Question Database Connection Method

dfenton21

Member
Joined
Apr 26, 2011
Messages
20
Programming Experience
Beginner
I have a newbie question.

Is there any difference between connecting to a database using the "Add Connection" wizard and manually typing the code, i.e,

Dim con As New OleDbConnection
Dim ds As New DataSet
Dim dt As New DataTable
Dim da As New OleDbDataAdapter

con.ConnectionString = ConnString
con.Open()

ds.Tables.Add(dt)

da = New OleDbDataAdapter(SQLString, con)

da.Fill(dt)

ReturnDataTable = (dt)

con.Close()

Is one method faster than the other?


Thanks.
 
The wizard you mention has nothing to do with your application. It adds a connection to the Server/Database Explorer. The "equivalent" to your code would be the Data Source wizard. Part of the Data Source wizard is selecting/creating a connection from which to get the schema. Any connections you add using the Add Connection wizard will be listed in a drop-down for fast selection.

When using the Data Source wizard, one option is to generate a typed DataSet. In doing so, you generate various classes that derive from the more general classes you would use if you wrote your own ADO.NET code, as in your example. A class is generated that inherits the DataSet class. This class has a property for each specific DataTable, rather than your getting a table by name or index from the Tables collection. The advantage of that is that you get full Intellisense support. There's no chance of your trying to get a table that doesn't exist by supplying the wrong name of index. Similarly, specific classes are generated for each DataTable and DataRow that have members specific to your data. This generally makes working with the data easier, mainly courtesy of Intellisense but also because there's no casting required as you get data out of the rows.
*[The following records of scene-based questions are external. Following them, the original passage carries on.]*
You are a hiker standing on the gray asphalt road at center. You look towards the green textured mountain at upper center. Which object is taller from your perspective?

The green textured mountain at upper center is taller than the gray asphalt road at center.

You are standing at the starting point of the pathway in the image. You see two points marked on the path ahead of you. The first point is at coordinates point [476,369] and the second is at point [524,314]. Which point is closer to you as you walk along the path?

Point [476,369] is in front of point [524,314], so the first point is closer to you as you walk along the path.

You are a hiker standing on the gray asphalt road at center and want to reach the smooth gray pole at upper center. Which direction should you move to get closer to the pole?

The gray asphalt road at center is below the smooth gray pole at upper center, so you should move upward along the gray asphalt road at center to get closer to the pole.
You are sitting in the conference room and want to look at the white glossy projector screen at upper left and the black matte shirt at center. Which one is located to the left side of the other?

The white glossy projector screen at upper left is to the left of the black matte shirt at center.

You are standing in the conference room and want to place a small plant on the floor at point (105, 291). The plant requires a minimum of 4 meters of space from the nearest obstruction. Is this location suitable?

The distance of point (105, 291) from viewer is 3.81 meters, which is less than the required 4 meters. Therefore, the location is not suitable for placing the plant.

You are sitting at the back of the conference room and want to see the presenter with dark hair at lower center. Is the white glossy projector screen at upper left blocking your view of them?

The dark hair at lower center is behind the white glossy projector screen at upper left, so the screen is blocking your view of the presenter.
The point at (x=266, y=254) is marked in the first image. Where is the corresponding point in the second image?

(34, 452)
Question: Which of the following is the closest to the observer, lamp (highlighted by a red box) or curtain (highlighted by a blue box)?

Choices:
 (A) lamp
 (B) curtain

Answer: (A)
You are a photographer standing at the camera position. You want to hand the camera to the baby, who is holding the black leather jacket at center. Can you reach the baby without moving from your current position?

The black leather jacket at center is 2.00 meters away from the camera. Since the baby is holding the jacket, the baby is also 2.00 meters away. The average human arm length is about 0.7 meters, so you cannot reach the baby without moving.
TableAdapter classes are also generated; one per DataTable. Each TableAdapter doesn't inherit the DataAdapter class, but it does wrap one. Instead of having to create a connection and an adapter, supplying the connection string and the SQL code, all that is done internally by the TableAdapter. You simply create one and call Fill or Update.
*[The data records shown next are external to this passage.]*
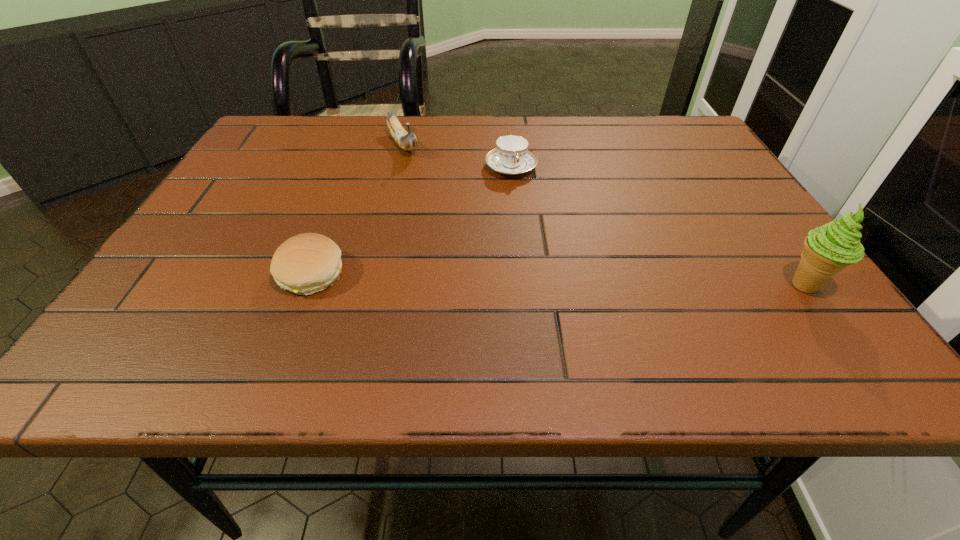
You are a GUI agent. You are given a task and a screenshot of the screen. Output one action in this format:
    pyautogui.click(x=<x>, y=<y>)
    Task: Click on the leftmost object
    This screenshot has width=960, height=540.
    Given the screenshot: What is the action you would take?
    pyautogui.click(x=304, y=264)

What are the coordinates of `icecream` in the screenshot? It's located at (829, 249).

At what (x,y) coordinates should I click in order to perform the action: click on the tallest object. Please return your answer as a coordinate pair (x, y). This screenshot has width=960, height=540. Looking at the image, I should click on (829, 249).

What are the coordinates of `the third object from right to left` in the screenshot? It's located at (406, 140).

The width and height of the screenshot is (960, 540). Find the location of `the third shortest object`. the third shortest object is located at coordinates (406, 140).

At what (x,y) coordinates should I click in order to perform the action: click on teacup. Please return your answer as a coordinate pair (x, y). Image resolution: width=960 pixels, height=540 pixels. Looking at the image, I should click on (511, 156).

Find the location of a particular element. The width and height of the screenshot is (960, 540). free space located 0.250m on the right of the leftmost object is located at coordinates (481, 274).

Identify the location of vacant area located 0.220m on the left of the tallest object. (659, 286).

Find the location of `vacant area situated 0.100m at the stem of the second object from left to right`. vacant area situated 0.100m at the stem of the second object from left to right is located at coordinates (422, 181).

Locate an element on the screen. free region located at the stem of the second object from left to right is located at coordinates (475, 258).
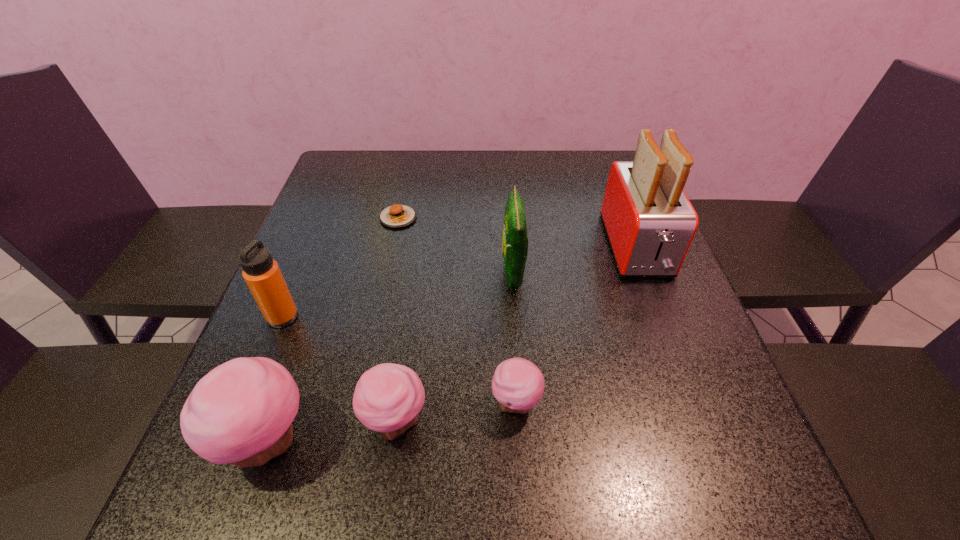
Locate an element on the screen. The image size is (960, 540). vacant spot to place a cupcake on the right is located at coordinates (629, 387).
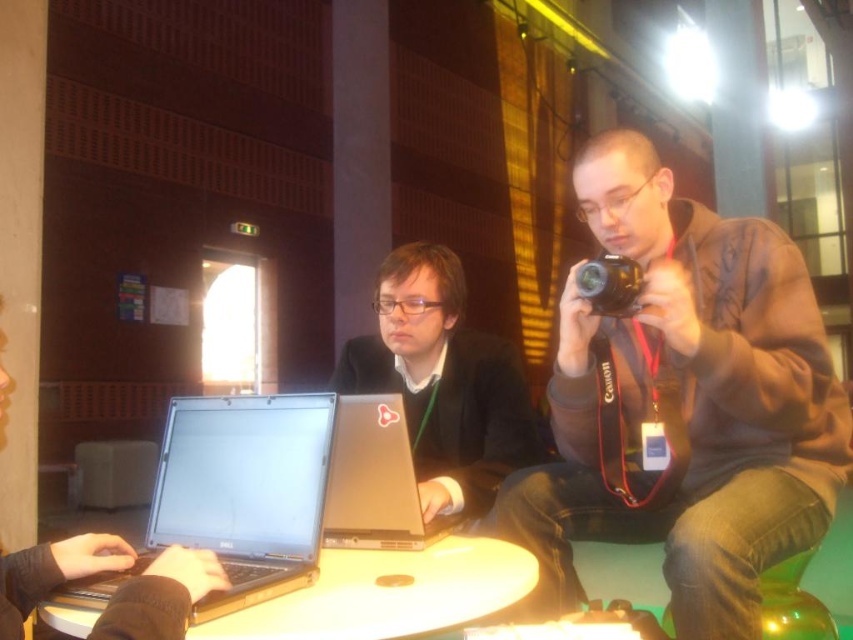
In the scene shown: Is brown leather jacket at center taller than silver metallic laptop at center?

Correct, brown leather jacket at center is much taller as silver metallic laptop at center.

Can you confirm if brown leather jacket at center is wider than silver metallic laptop at center?

Yes.

Locate an element on the screen. brown leather jacket at center is located at coordinates (683, 403).

Where is `brown leather jacket at center`? The width and height of the screenshot is (853, 640). brown leather jacket at center is located at coordinates (683, 403).

Measure the distance from white glossy round table at center to silver metallic laptop at center.

The distance of white glossy round table at center from silver metallic laptop at center is 5.27 inches.

Does white glossy round table at center appear under silver metallic laptop at center?

Correct, white glossy round table at center is located below silver metallic laptop at center.

Measure the distance between point (413, 632) and camera.

The distance of point (413, 632) from camera is 35.00 inches.

This screenshot has width=853, height=640. What are the coordinates of `white glossy round table at center` in the screenshot? It's located at (390, 593).

Does matte black laptop at center have a greater height compared to white glossy round table at center?

Yes, matte black laptop at center is taller than white glossy round table at center.

Does matte black laptop at center appear on the left side of white glossy round table at center?

No, matte black laptop at center is not to the left of white glossy round table at center.

Is point (537, 461) in front of point (434, 628)?

That is False.

At what (x,y) coordinates should I click in order to perform the action: click on matte black laptop at center. Please return your answer as a coordinate pair (x, y). Image resolution: width=853 pixels, height=640 pixels. Looking at the image, I should click on (444, 381).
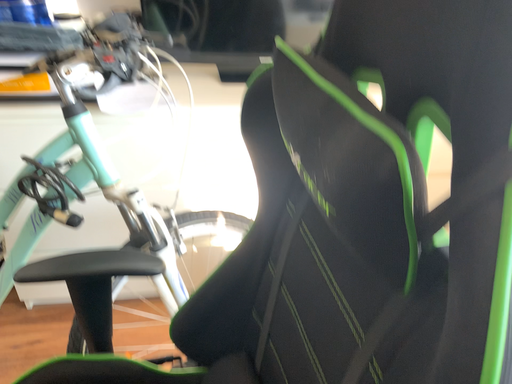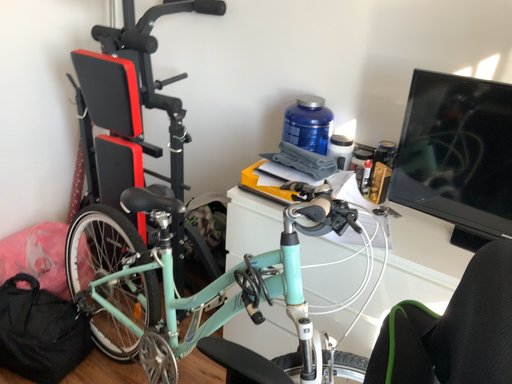
Question: Which way did the camera rotate in the video?

Choices:
 (A) rotated downward
 (B) rotated upward

Answer: (B)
if you want to use DataTables then there's pretty much no reason to not use the Data Source wizard to generate a typed DataSet. Many people will tell you otherwise but those people don't understand what a typed DataSet can and can't do. Lots of people say that they prefer to write all their ADO.NET code by hand because it gives them more control. They are wrong. You have complete control over a typed DataSet. There are limitations on what the wizard can generate but you are free to make all the modifications you want in the DataSet designer. You can even construct arbitrary SQL code at run time and use it in a TableAdapter if you really want to, although it would be fairly pointless to do so. That would be the one area where I would definitely use code like yours, although not because a typed DataSet couldn't handle it.